Page-level text extractions:
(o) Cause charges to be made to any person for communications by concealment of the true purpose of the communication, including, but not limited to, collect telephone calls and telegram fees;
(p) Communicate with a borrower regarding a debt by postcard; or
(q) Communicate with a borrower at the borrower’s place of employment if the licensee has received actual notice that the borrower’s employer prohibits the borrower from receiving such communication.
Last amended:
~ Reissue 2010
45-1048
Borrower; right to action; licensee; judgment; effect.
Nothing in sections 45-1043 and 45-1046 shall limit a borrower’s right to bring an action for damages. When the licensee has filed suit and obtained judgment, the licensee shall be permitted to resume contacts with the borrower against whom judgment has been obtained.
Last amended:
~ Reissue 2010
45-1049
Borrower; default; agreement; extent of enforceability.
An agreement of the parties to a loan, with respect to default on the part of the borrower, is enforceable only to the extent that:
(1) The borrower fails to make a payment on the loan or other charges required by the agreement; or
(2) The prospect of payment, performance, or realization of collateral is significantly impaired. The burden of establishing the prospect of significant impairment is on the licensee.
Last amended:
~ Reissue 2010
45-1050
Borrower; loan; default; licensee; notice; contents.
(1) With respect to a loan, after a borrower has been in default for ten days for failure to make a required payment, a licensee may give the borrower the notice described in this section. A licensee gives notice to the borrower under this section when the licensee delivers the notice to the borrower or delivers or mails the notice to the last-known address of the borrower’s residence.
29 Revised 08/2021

- Required action: Copy each line of the entries in which the string "communication" is found.

- Your response:
(o) Cause charges to be made to any person for communications by concealment of the true purpose of the communication, including, but not limited to, collect telephone calls and telegram fees;
(q) Communicate with a borrower at the borrower’s place of employment if the licensee has received actual notice that the borrower’s employer prohibits the borrower from receiving such communication.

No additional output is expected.